[Text passage]:
• • • •

Federal investigators have stepped in to handle an outbreak of E. coli infections in Ohio and Michigan.

The Centers for Disease Control and Prevention announced this afternoon there are 29 patients confirmed in the outbreak with nine having been hospitalized. No deaths have been reported.

As of the posting of the outbreak announcement a source for the E. coli had not been determined. However, the CDC reported that laboratory tests have shown that the patients are infected with the same type of E. coli, suggesting that they were exposed to the pathogen from the same source.

Investigators have identified 15 patients in Michigan and 14 in Ohio. They range in age from 6 to 91 years, with a median age of 21 years, with 38 percent being female. Illnesses confirmed so far started on dates ranging from July 26 to Aug. 6.

“Michigan and Ohio have both reported large increases in the number of E. coli infections in their states. Some of these illnesses have not yet been reported to the PulseNet system, but investigators are working quickly to add them to PulseNet to determine if they may be part of this outbreak,” according to the CDC.

In an announcement yesterday, Michigan officials said their state has had 98 cases of E. coli infections since the beginning of August. That is compared to 20 for the same time period in 2021.

The true number of sick people in this outbreak is likely higher than the number reported, and the outbreak may not be limited to the states with known illnesses, according to the CDC. This is because some of the recent illnesses have not yet be reported to PulseNet as it usually takes 3 to 4 weeks to determine if a sick person is part of an outbreak. In addition, some people recover without medical care and are not tested for E. coli. 

State and local public health officials are interviewing people about the foods they ate in the week before they got sick. Public health officials in both states are asking the people with symptoms of E. coli infections to seek medical attention immediately and report any illnesses with symptoms of E. Coli to their local and state health care officials.

Whole genome sequencing is being used by the CDC to determine whether illnesses are part of the outbreak. This type of testing provides a DNA fingerprint for investigators to compare to the outbreak strain of the pathogen.

About E. coli infections
Anyone who has developed symptoms of E. coli infection should seek medical attention immediately. Specific tests are required to diagnose the infections, which can mimic other illnesses.

The symptoms of E. coli infections vary for each person but often include severe stomach cramps and diarrhea, which is often bloody. Some patients may also have a fever. Most patients recover within five to seven days. Others can develop severe or life-threatening symptoms and complications, according to the Centers for Disease Control and Prevention (CDC).

About 5 to 10 percent of those diagnosed with E. coli infections develop a potentially life-threatening kidney failure complication, known as a hemolytic uremic syndrome (HUS). Symptoms of HUS include fever, abdominal pain, feeling very tired, decreased frequency of urination, small unexplained bruises or bleeding, and pallor. 

Many people with HUS recover within a few weeks, but some suffer permanent injuries or death. This condition can occur among people of any age but is most common in children younger than five years old because of their immature immune systems, older adults because of deteriorating immune systems, pregnant women and people with compromised immune systems such as cancer patients. 

People who experience HUS symptoms should immediately seek emergency medical care. People with HUS will likely be hospitalized because the condition can cause other serious and ongoing problems such as hypertension, chronic kidney disease, brain damage, and neurologic problems.

• • • •

[Given information]:
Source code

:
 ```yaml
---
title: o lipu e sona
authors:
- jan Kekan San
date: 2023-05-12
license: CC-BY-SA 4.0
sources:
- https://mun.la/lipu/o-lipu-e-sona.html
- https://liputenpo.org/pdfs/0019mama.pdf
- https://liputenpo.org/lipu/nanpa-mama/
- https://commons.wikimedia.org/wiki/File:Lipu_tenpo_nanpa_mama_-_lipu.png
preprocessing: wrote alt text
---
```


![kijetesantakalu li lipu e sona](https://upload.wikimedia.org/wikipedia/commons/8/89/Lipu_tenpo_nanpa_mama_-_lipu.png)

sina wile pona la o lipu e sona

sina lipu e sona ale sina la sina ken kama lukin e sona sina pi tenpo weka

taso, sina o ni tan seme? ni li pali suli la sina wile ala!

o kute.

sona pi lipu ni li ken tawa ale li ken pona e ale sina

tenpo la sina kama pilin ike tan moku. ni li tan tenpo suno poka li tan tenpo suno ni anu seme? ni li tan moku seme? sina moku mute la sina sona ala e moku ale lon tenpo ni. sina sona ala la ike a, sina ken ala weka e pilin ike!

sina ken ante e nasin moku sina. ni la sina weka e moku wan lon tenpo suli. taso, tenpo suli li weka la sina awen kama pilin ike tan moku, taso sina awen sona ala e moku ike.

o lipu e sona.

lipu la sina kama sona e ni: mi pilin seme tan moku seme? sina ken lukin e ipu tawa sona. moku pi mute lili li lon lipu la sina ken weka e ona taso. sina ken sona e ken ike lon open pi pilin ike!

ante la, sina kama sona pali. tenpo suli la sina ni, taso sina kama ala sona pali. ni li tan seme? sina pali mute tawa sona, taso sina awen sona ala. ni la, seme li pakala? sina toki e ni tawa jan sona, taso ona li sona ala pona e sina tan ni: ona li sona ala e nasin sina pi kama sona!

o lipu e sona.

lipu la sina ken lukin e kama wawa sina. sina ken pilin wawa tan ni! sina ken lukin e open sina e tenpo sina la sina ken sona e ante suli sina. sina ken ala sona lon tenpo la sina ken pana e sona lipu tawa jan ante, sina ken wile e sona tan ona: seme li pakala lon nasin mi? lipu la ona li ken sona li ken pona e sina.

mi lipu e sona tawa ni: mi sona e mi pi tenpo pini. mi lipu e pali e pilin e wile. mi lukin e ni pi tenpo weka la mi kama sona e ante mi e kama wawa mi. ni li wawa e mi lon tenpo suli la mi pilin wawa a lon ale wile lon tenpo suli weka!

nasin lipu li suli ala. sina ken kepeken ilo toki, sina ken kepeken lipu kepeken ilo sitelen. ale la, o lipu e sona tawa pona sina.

• • • •

[Problem to solve]:
Please answer these questions using the E. coli outbreak article:
1. How many patients were confirmed in the outbreak, and how many were hospitalized?
2. How many E. coli cases had Michigan had since the beginning of August, according to the state's officials?
3. What share of people diagnosed with E. coli infections develop hemolytic uremic syndrome?
You won't need the records to answer anything here.

[Solution for this task]:
1. 29 patients were confirmed, and nine were hospitalized.
2. 98 cases.
3. About 5 to 10 percent.